**Requirement:**
If a line in the data has the string "solid", please show it.

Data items
#####

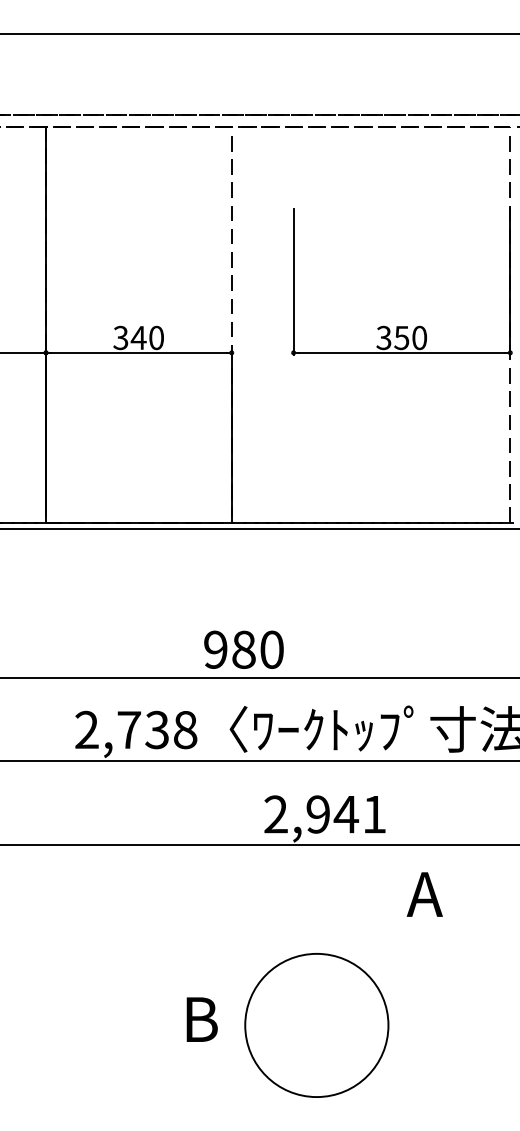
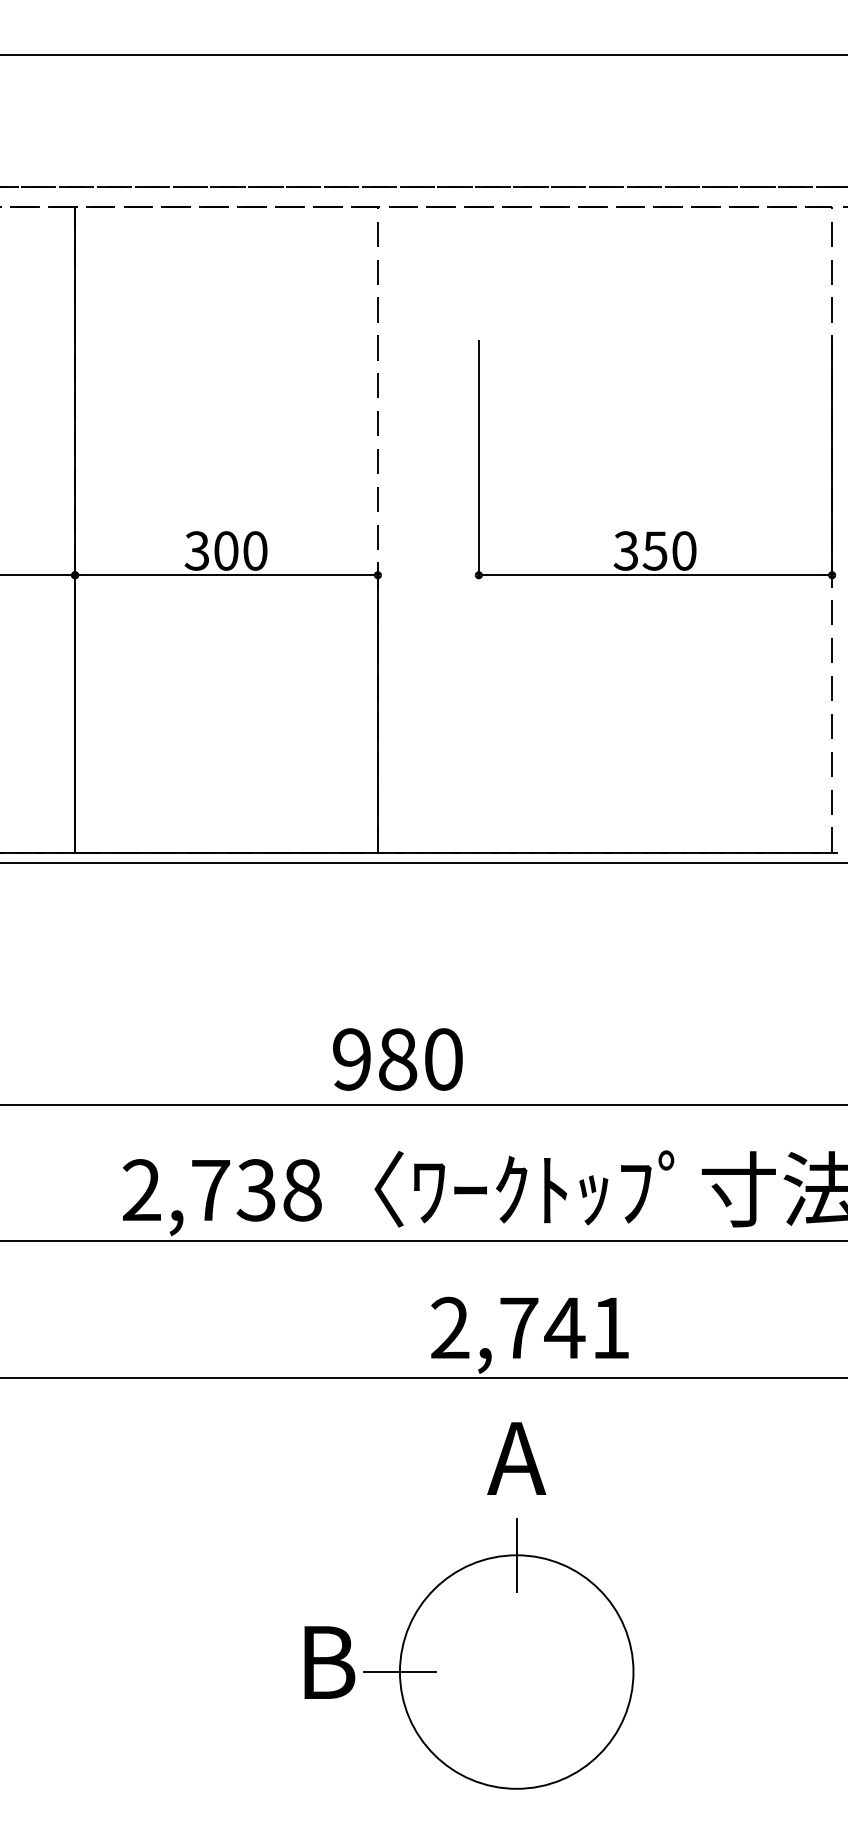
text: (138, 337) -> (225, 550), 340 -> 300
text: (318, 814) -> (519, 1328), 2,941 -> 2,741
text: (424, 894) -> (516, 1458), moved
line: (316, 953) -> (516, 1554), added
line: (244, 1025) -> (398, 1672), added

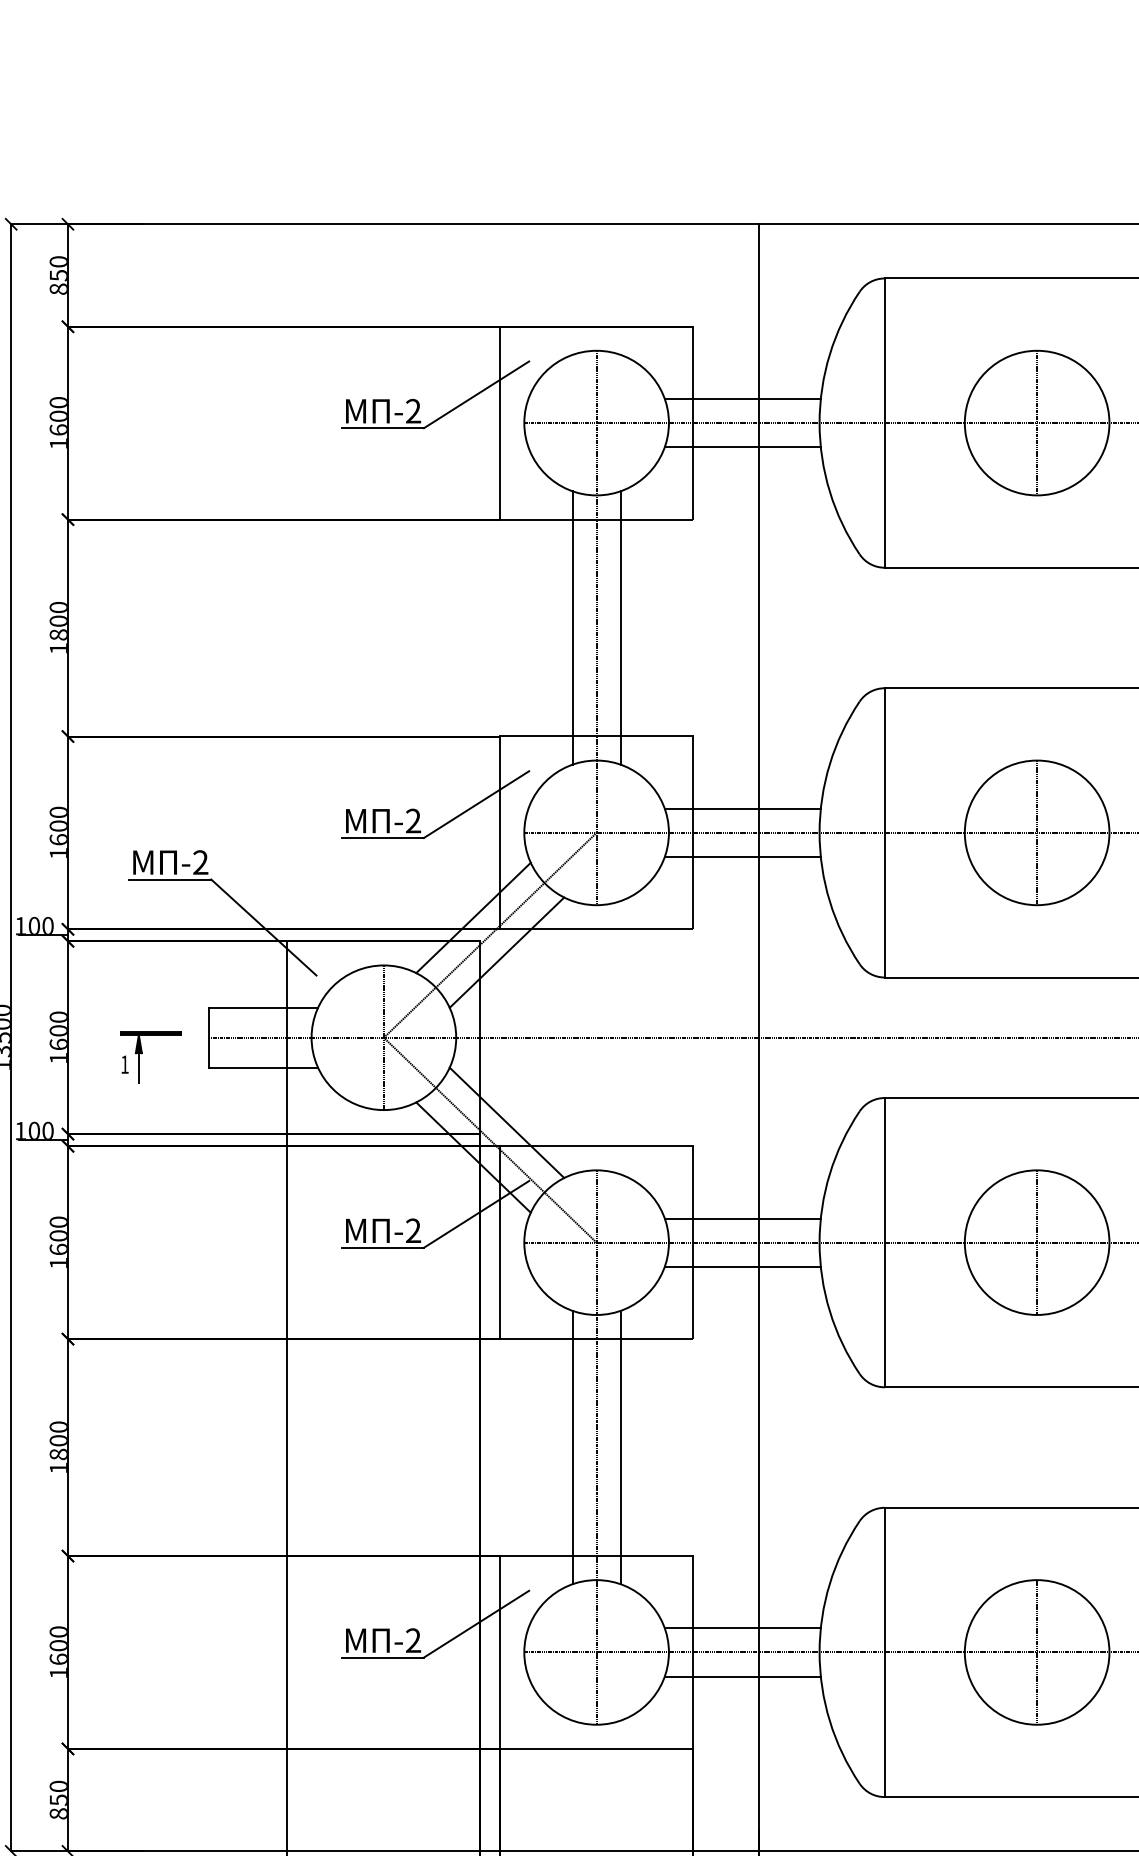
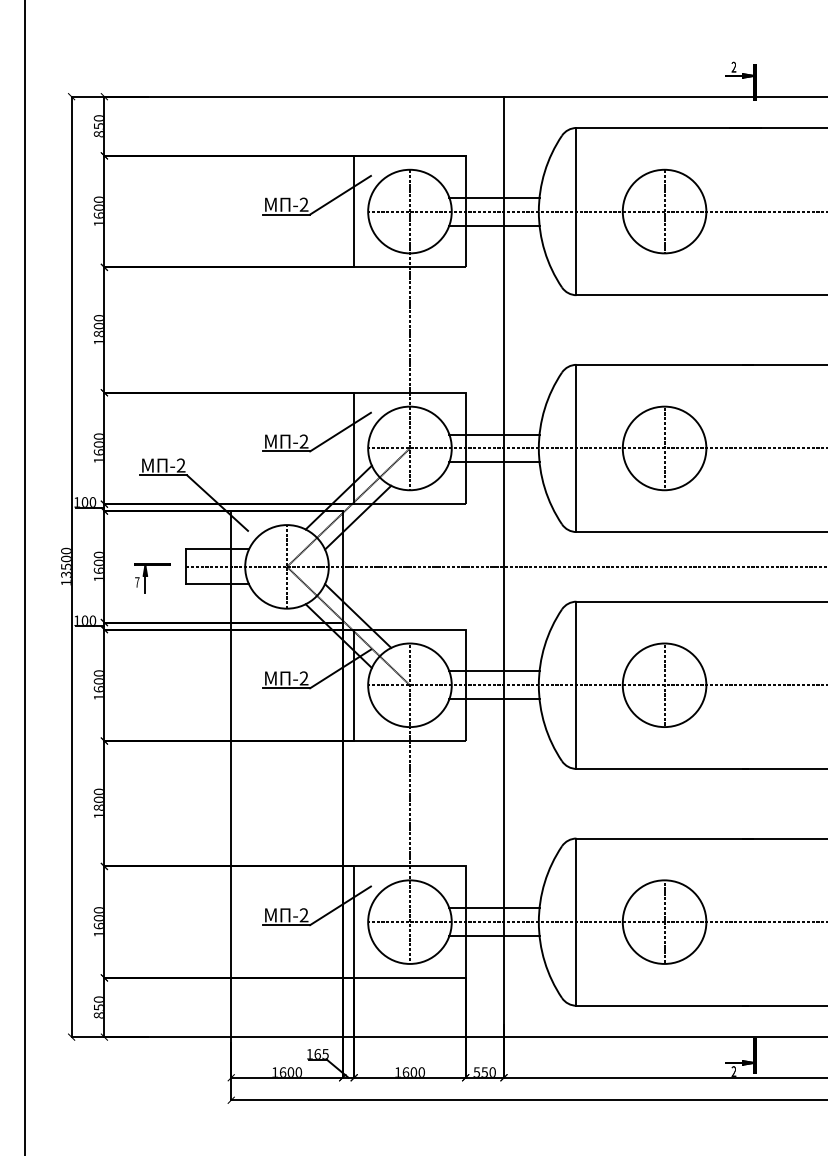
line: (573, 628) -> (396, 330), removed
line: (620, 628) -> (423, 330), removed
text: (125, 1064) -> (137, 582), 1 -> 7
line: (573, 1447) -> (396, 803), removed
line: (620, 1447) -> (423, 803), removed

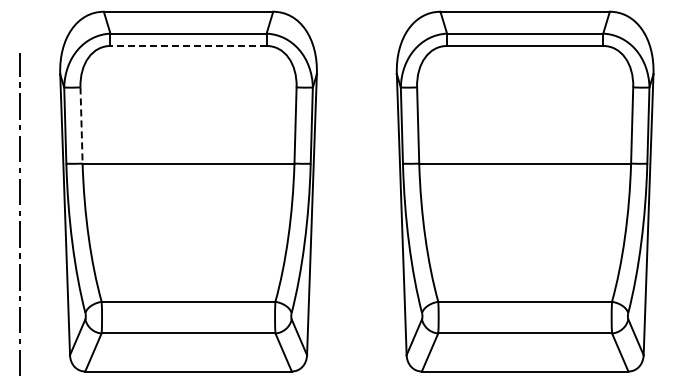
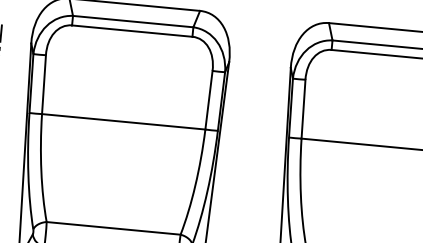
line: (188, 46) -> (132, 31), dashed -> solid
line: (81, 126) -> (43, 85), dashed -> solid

#####

**Reply:**
line: (188, 46) -> (132, 31), dashed -> solid
line: (81, 126) -> (43, 85), dashed -> solid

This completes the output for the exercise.